Culture is one of the most powerful influences upon humans. It can influence a person’s overt motor activity and even the structure of his brain, as seen by the way people with different cultures perceive the same outcome of an event. It can hold the sex urge in check and lead to premarital chastity or even lifetime vows of celibacy, it can motivate an individual to sacrifice his life for a cause, and it can even drive him to disembowel himself to wipe out a stain of dishonour.
A person enters the world with no culture, and his culture is acquired from the environment around him. Some anthropologists, like Kroeber and Kluckhohn, were convinced that the whole of human behaviour is cultural. Others, such as Sigmund Freud and Leslie A White, argued that although culture is human behavior, it is an abstraction.
It is important for psychologists to consider the effects of culture, since it shapes both conscious and unconscious motives. It also influences the way a person perceives and evaluates events, such as how he interprets the results of his own actions, the motivation to achieve success or avoid failure.
The cultural phenomenon is a complex and interesting subject, with a number of different views arising from it.
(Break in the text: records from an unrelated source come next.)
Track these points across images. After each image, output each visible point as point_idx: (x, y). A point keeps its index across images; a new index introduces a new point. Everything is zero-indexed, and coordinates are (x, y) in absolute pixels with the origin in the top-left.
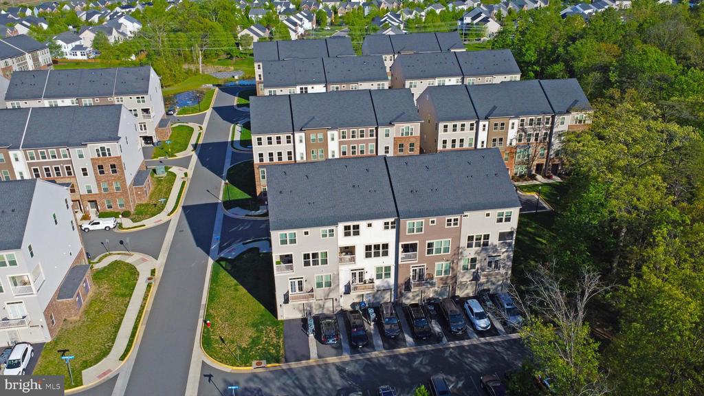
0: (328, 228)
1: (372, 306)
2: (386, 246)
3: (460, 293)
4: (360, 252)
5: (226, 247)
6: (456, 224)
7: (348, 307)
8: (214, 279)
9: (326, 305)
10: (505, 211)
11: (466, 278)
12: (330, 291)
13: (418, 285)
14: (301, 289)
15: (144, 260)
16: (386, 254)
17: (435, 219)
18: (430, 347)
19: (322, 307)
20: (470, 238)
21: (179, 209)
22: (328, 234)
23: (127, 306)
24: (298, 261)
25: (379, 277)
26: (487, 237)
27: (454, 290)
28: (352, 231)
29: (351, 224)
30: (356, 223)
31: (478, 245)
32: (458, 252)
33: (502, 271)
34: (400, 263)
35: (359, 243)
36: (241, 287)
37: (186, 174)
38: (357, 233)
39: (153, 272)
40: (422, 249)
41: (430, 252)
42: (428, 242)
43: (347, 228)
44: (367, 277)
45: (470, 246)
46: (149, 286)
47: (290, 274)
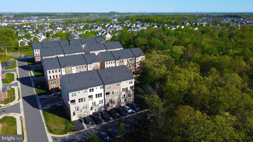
0: (85, 90)
1: (99, 112)
2: (101, 94)
3: (122, 105)
4: (94, 96)
5: (44, 106)
6: (119, 85)
7: (92, 114)
8: (44, 115)
9: (85, 114)
10: (131, 80)
11: (123, 101)
12: (87, 109)
13: (111, 104)
14: (78, 110)
15: (15, 115)
16: (101, 96)
17: (114, 84)
18: (118, 119)
19: (84, 115)
20: (123, 89)
21: (21, 99)
22: (85, 92)
23: (16, 127)
24: (77, 101)
25: (100, 103)
26: (127, 88)
27: (120, 104)
28: (92, 90)
29: (91, 88)
30: (92, 88)
31: (125, 91)
32: (120, 94)
33: (132, 97)
34: (105, 98)
35: (94, 94)
36: (55, 115)
37: (18, 88)
38: (93, 91)
39: (21, 117)
40: (111, 93)
41: (113, 94)
42: (112, 91)
43: (90, 90)
44: (96, 104)
45: (123, 91)
46: (22, 121)
47: (75, 106)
For example, some 19th-century evolutionary psychologists, following Rousseau, viewed high culture as an artificial development that corrupted people’s authentic nature, and saw indigenous peoples as “noble savages” living genuine lives in natural surroundings. Other anthropologists, such as Edward Burnett Tylor and Lewis H. Morgan, were “diffusionists” and argued that certain traits, such as agricultural practices or religious beliefs, tend to spread throughout the world.
A third view is that the elements of a culture are to be understood and judged in terms of their relation to the culture as a whole, or in other words, in a holistic sense. This led to the doctrine of cultural relativism, which essentially held that it was unjustified and meaningless to compare cultures, or to rank some as superior or inferior to others. Thus, it was unwarranted to say that patrilineal descent is better than matriliny (descent through the female line), or that monogamy is superior to polygamy.
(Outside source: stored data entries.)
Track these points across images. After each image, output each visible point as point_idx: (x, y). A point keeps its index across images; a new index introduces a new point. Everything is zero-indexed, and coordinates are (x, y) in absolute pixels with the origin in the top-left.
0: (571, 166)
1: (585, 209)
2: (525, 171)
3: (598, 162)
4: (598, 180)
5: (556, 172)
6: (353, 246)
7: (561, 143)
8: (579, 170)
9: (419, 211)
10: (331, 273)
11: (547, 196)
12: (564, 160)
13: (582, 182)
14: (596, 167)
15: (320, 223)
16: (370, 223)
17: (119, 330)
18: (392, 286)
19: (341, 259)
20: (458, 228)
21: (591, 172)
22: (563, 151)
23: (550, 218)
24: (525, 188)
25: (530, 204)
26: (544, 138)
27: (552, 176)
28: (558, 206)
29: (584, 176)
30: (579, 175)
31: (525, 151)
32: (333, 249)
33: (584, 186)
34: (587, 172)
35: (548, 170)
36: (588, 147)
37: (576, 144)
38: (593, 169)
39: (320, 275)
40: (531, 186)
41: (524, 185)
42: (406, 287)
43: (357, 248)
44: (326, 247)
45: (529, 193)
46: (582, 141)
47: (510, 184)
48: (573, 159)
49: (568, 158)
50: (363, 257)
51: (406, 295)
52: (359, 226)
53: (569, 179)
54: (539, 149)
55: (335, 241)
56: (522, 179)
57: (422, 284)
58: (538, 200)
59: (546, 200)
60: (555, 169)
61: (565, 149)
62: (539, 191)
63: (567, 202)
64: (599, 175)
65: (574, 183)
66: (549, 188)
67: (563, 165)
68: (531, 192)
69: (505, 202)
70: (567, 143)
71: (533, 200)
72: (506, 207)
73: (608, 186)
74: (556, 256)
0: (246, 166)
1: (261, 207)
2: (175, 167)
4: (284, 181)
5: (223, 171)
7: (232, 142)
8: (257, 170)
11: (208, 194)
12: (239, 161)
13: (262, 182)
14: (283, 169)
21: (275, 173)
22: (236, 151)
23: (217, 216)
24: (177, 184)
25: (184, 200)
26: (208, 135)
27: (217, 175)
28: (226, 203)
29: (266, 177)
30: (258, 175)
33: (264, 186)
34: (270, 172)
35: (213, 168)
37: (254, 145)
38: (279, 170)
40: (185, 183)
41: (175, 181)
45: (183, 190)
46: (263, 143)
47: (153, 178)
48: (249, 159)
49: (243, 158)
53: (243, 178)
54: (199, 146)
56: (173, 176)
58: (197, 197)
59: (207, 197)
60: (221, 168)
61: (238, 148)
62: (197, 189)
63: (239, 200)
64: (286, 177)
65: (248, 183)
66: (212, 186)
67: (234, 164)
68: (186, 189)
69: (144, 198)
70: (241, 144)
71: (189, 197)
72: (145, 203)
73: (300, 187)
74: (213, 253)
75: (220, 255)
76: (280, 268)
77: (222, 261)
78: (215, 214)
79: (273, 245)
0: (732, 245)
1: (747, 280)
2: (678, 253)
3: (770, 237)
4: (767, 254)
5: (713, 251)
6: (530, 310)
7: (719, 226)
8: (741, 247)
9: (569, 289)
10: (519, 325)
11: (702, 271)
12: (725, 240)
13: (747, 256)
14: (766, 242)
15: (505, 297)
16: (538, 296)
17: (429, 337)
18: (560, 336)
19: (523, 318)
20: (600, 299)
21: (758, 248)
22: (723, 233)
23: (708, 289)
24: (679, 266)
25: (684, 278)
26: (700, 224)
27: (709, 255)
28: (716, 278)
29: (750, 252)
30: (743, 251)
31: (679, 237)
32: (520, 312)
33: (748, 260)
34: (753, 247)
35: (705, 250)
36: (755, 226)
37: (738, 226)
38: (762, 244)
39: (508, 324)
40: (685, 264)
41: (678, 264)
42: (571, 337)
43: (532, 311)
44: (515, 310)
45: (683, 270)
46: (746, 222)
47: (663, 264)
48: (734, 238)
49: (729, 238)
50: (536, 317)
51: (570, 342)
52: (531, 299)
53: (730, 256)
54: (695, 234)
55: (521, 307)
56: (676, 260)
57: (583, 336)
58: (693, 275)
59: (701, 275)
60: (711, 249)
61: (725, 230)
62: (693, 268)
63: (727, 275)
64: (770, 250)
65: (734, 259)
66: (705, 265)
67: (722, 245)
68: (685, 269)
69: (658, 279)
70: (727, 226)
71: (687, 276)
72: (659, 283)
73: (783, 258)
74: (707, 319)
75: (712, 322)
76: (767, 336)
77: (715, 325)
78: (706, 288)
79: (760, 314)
Every cultural system exists in a particular natural environment, which exerts an influence upon the culture itself. The degree to which a culture can adapt to its environment depends on its flexibility and how readily it can adjust its customs, laws, beliefs and other features. Examples include the ability of Eskimo tribes to develop tailored fur clothing and snow goggles, boats and harpoons for hunting sea mammals, and hemispherical snow houses or igloos. In addition, a number of processes can affect the evolution of culture, such as assimilation and transculturation.